<body> -Green In My World- <body>
mock prelim over le!
Friday, July 06, 2007

wow! finally the mock prelim is over. have been suffering under the huge piles of book. suffocating soon. now finally able to relax a bit. at least a time for breathing space. past few weeks have not been able to sleep well. sleeping late at night to finish my last minute revision/ study. the june holidays had not been of help. i was slacking throughout. it was until the school reopen that i started studying. studying last minute was a killer. i dare not do this anymore. having to study everything at one go. my brain is not elastic, cant contain too much information. whenever too much had been stored, my brain started hurting. is a killer. but now finally is over. can relax for few days before resuming back to my studies.

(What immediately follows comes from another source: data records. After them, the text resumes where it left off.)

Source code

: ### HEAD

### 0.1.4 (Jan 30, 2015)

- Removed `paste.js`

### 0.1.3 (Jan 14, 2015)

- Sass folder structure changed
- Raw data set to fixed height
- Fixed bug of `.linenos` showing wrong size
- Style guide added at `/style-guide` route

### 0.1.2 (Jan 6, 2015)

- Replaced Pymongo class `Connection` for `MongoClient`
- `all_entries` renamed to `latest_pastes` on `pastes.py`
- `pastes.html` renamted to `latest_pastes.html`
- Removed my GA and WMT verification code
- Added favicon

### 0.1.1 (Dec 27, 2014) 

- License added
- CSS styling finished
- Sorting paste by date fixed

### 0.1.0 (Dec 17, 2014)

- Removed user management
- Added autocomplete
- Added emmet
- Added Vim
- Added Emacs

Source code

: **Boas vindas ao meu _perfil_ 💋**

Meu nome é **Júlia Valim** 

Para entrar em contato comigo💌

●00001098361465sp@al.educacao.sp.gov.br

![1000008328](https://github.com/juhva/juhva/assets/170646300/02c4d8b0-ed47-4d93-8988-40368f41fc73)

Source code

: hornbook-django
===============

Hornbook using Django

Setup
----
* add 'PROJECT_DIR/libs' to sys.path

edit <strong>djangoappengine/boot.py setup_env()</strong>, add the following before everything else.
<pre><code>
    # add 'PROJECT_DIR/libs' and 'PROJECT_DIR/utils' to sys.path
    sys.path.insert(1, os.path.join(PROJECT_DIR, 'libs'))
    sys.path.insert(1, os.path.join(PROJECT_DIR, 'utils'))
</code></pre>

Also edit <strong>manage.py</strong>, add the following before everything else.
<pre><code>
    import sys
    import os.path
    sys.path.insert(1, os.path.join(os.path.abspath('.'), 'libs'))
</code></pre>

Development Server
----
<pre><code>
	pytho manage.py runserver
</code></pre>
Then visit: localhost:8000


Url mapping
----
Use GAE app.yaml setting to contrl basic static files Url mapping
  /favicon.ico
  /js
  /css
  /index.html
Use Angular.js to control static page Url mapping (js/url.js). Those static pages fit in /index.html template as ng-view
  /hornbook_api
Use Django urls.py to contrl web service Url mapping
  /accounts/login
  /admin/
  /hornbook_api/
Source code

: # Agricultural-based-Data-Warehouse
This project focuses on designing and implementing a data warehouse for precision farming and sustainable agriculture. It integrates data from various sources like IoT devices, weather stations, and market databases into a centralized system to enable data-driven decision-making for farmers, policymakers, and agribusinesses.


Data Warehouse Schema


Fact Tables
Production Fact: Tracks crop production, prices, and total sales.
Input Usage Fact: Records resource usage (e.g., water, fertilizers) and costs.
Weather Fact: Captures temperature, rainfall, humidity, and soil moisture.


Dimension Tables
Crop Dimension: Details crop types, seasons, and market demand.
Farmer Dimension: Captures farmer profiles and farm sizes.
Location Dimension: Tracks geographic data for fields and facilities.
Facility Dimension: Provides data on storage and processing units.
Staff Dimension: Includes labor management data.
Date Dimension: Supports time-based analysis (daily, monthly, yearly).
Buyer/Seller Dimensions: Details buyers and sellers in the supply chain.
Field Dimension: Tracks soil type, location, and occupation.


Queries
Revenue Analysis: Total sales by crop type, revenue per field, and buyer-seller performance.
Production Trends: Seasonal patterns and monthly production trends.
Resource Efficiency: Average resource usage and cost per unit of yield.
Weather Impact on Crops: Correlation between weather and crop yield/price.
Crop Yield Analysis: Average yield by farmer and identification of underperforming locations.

actually the paper was ok. is just that i did not put my heart, mind and soul into doing it. so everything got screw up. but i believe i will be able to make it as i have support. hahas! he has been encouraging me. such good friend of mine. though i did not contact him for so long, he still remember this friend of his. hahas! thanks pal! as for the a maths paper 2. it was so difficult. cant do most of it. leave 1 question totally blank. do not know how i should start. somemore that time the room was stuffy and warm. while doing the paper i was perspiring like hell. anyway what done cant be undone. i cant turn back time. i can only work hard and continue on. all the best for my prelim.

ytd, i took my f&n 0-level coursework b. i screw up the whole thing. my mind just do not start working. do not know how it is. kind of have a weird feeling. the teacher had to tell me to relax and not panic before i can start doing the planning. if not my 10 marks will be down the drain. actually i do not even know what it is. saw my classmate writing of seriously, i kind of feeling down. i know nothing and cant do it. i have to keep writing on a new piece of paper before i can write a new and actual one. i spend of my time re-writing. really damn pissed of with myslef. how i wish i can re-take the paper. i bet i can do a better job.

today there is no lesson but career seminar. i got to know some of the JCs and some poly. quite interesting but was boring as time passes. my attention spent was not good. so did not listen throughout. i was drifting away and playing a fool. anyway still get to know some of it. then went for the o-level chinese oral. quite successfully done. so should be ok. the thing is i think i kind of get out of point. the examiner had to ask me questions to bring me back. kind of risky. then his last sentence to me is:' u say a lot, did quite well, no need to worry.' so what does that mean? i was scared hell out of it. hands kept sweating. so weird. but after that, just did not think much of it. hope i can get a distinction for it. i WANT a distinction.